**Instructions for the task:**
Please find each line in the records below that contains the string "category" and copy those lines out.

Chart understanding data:
**********

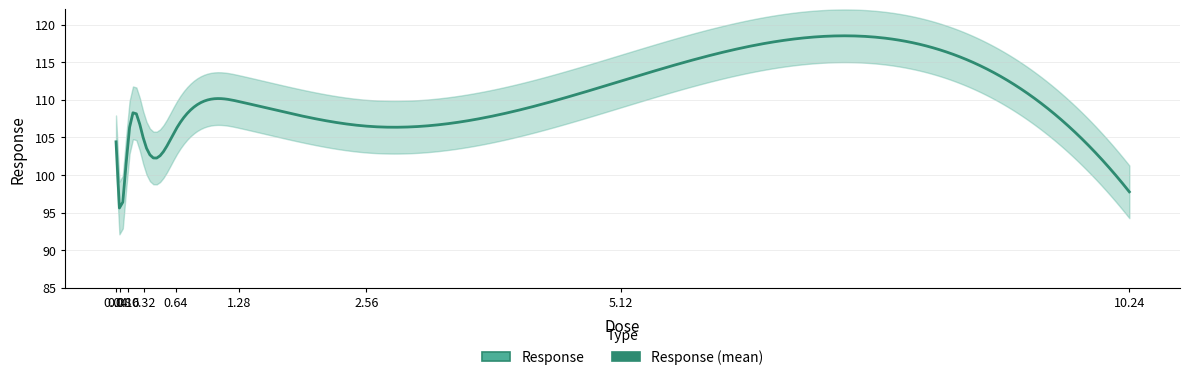

Which category has the highest value across all series?

5.12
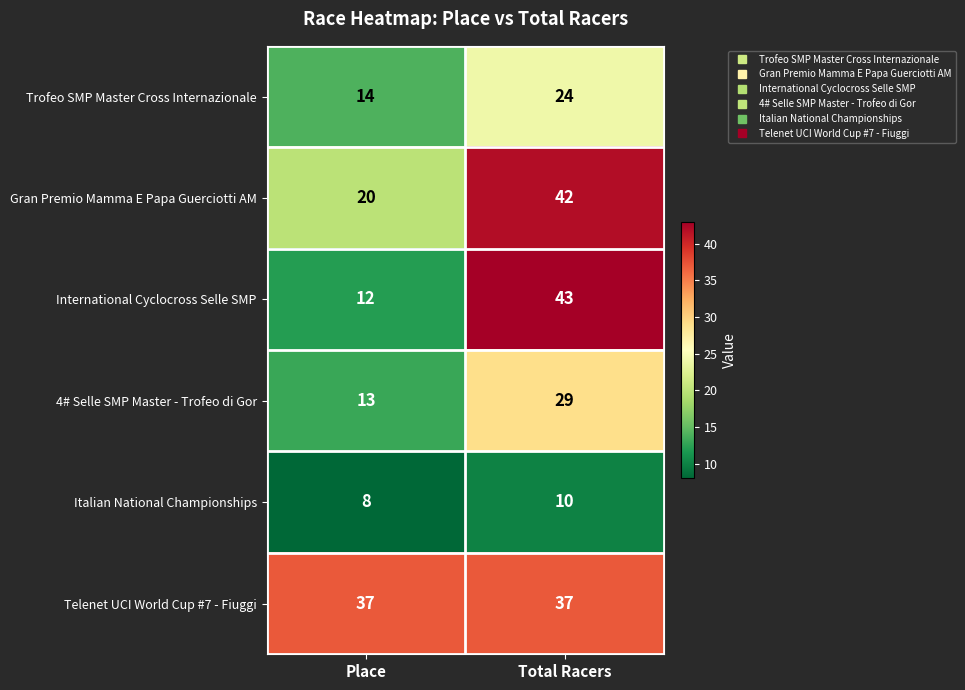

At which category does the chart reach its minimum across all series?

Place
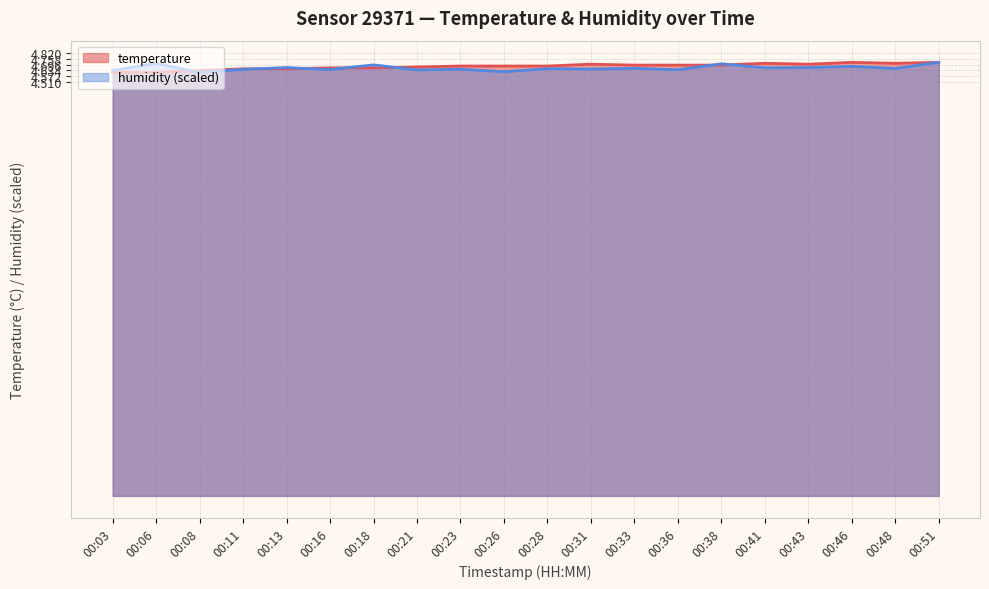

How many times do temperature and humidity cross each other?

7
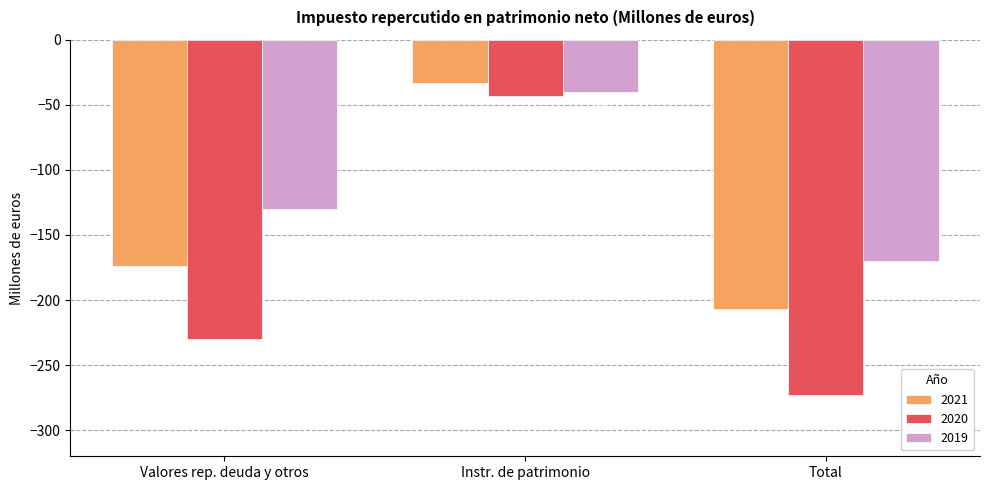

At which category is the sum across all series the highest?

Instr. de patrimonio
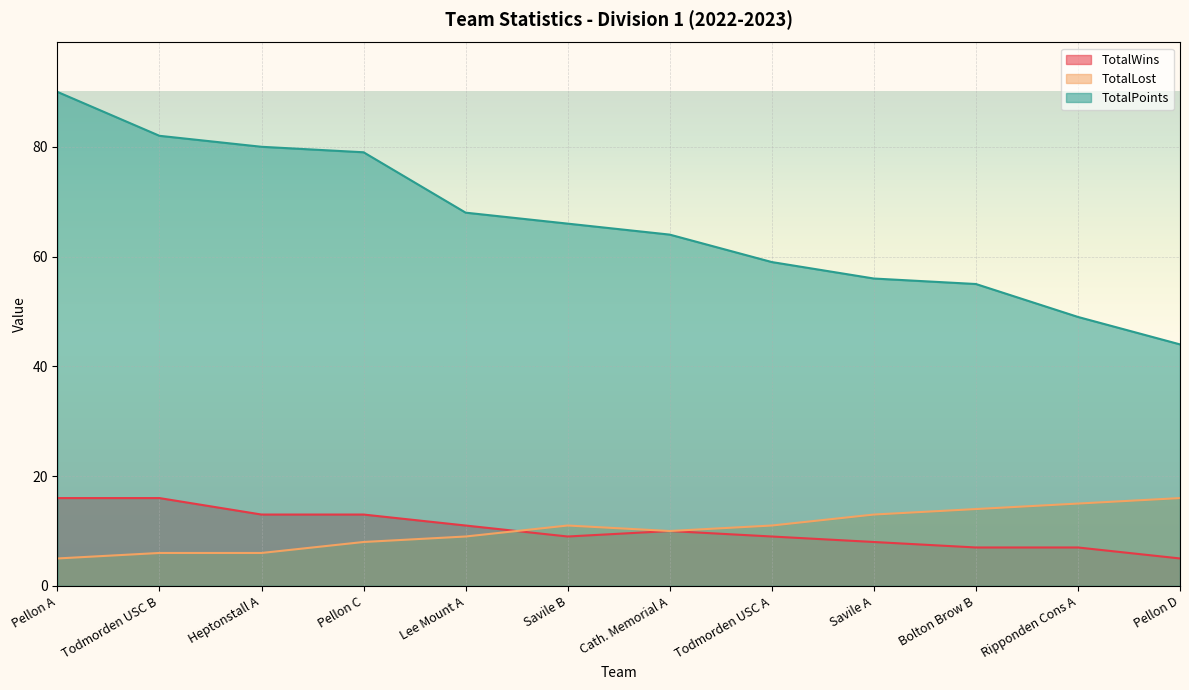

List the series in order of their peak value, lowest first.

TotalWins, TotalLost, TotalPoints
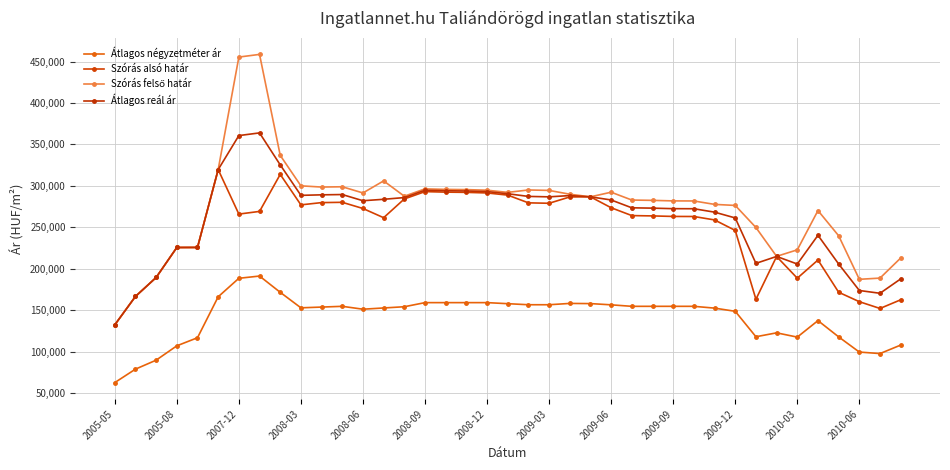

Reading right to left, list all the values displayed in this chart.

Átlagos négyzetméter ár: 107817	97561	99367	117698	137341	117420	122579	117861	148577	152415	154583	154583	154583	154583	156389	157877	158090	156498	156498	157772	159047	159047	159047	159047	154082	152594	151106	154583	153680	152778	171504	191134	188425	166088	116667	106895	89583	78750	62500
Szórás alsó határ: 162469	152006	160175	171568	210485	188543	214726	163110	246185	258880	263012	263091	263725	264122	273582	286766	286623	278983	279503	288834	291448	292161	292430	293058	284206	261565	272677	280146	279793	277059	313843	269163	265927	319651	225680	225601	189393	166491	132181
Szórás felső határ: 212929	188658	187195	239766	270189	222765	214902	249744	276373	277642	281774	281853	282487	282884	292344	286766	289923	294513	295033	292134	294748	295461	295730	296358	287506	306013	291439	298908	298555	300039	336823	458705	455469	319651	225680	225601	189393	166491	132181
Átlagos reál ár: 187699	170332	173685	205667	240337	205654	214814	206427	261279	268261	272393	272472	273106	273503	282963	286766	288273	286748	287268	290484	293098	293811	294080	294708	285856	283789	282058	289527	289174	288549	325333	363934	360698	319651	225680	225601	189393	166491	132181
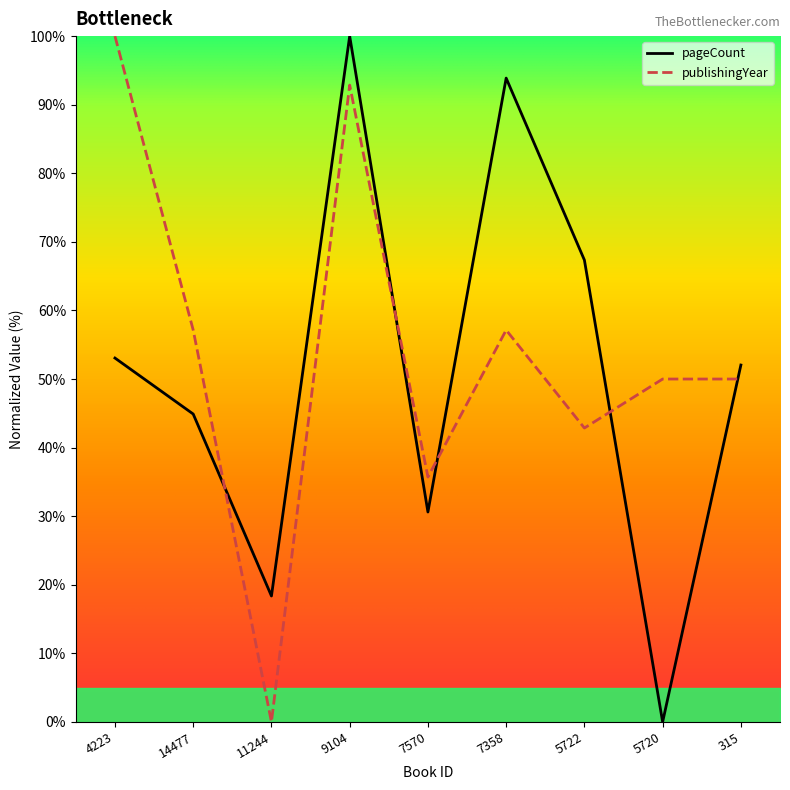

Where is the first local minimum for publishingYear?

11244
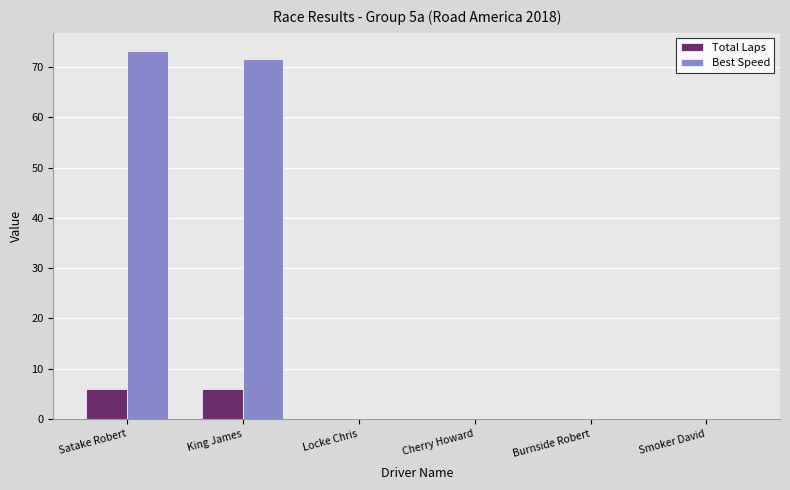

Between King James and Cherry Howard, which series saw the biggest shift?

Best Speed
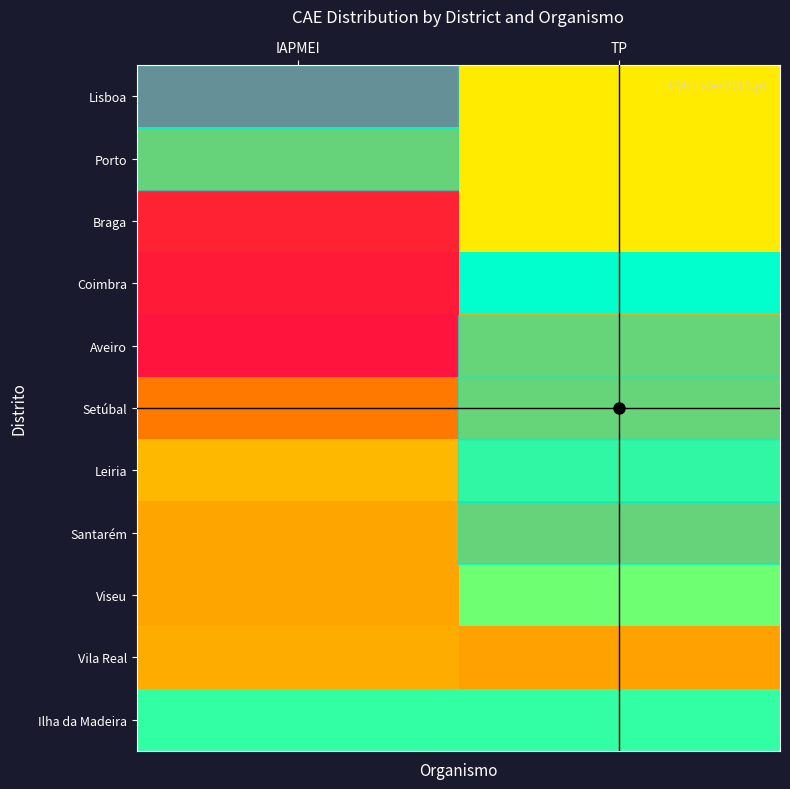

Rank the series at IAPMEI from highest to lowest value.

Ilha da Madeira, Leiria, Vila Real, Santarém, Viseu, Porto, Setúbal, Braga, Coimbra, Aveiro, Lisboa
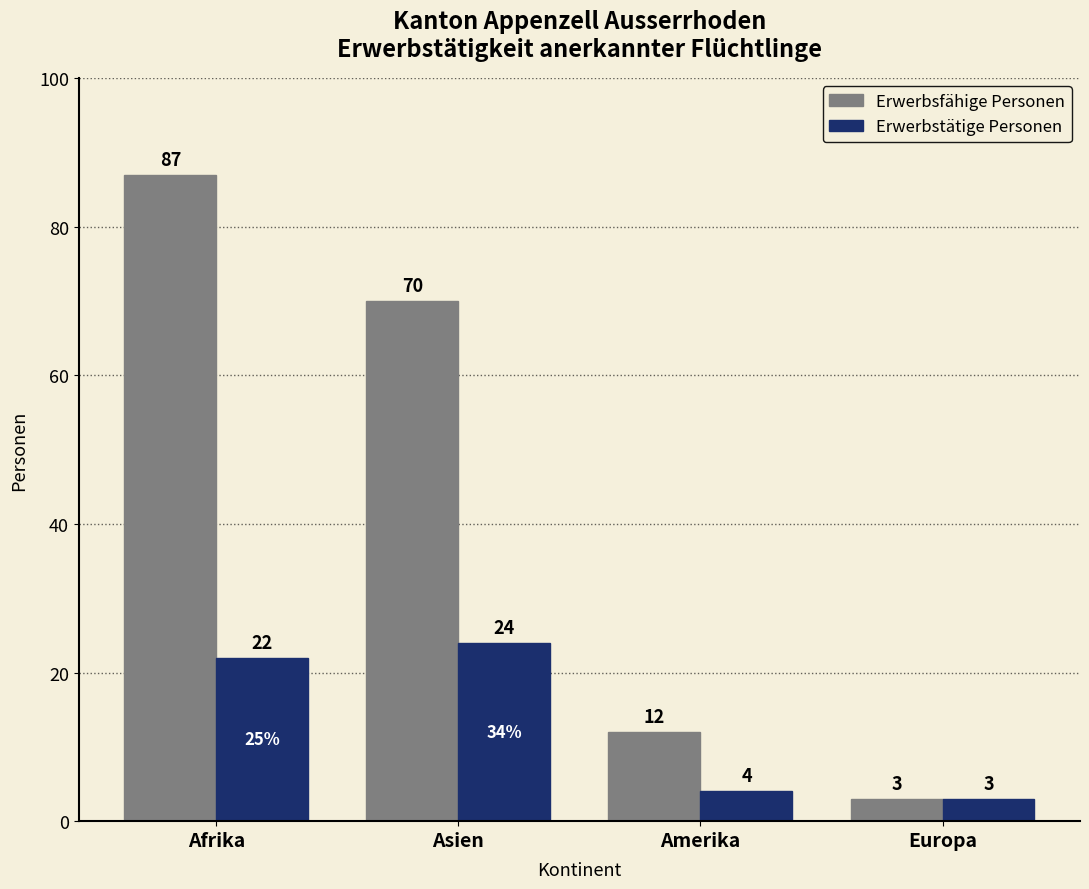

List the series in order of their overall mean, highest first.

Erwerbsfähige Personen, Erwerbstätige Personen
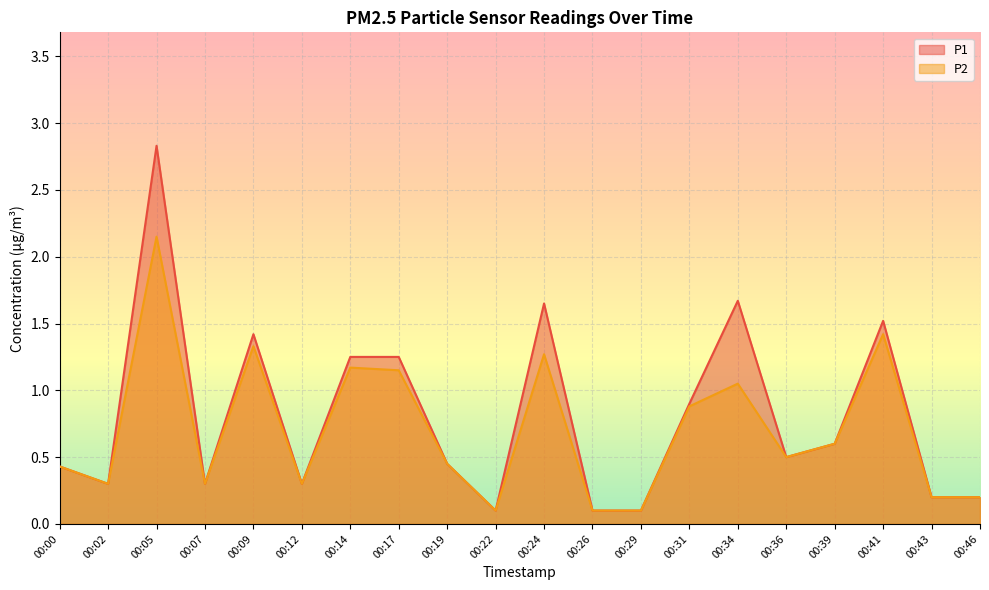

Reading left to right, list all the values displayed in this chart.

P1: 0.4	0.3	2.8	0.3	1.4	0.3	1.2	1.2	0.5	0.1	1.6	0.1	0.1	0.9	1.7	0.5	0.6	1.5	0.2	0.2
P2: 0.4	0.3	2.1	0.3	1.3	0.3	1.2	1.1	0.5	0.1	1.3	0.1	0.1	0.9	1.1	0.5	0.6	1.4	0.2	0.2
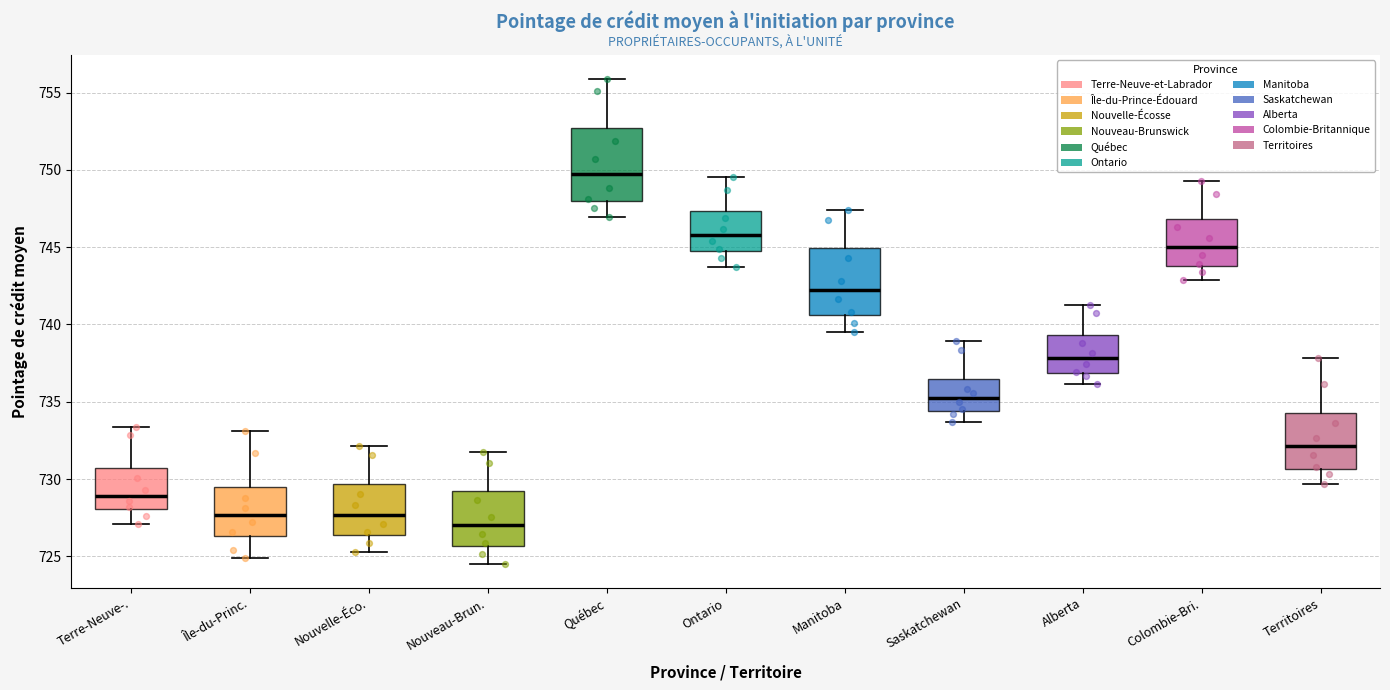

Which box's median line is the highest?

Québec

**********

**Expected answer:**
Which category has the highest value across all series?
At which category does the chart reach its minimum across all series?
At which category is the sum across all series the highest?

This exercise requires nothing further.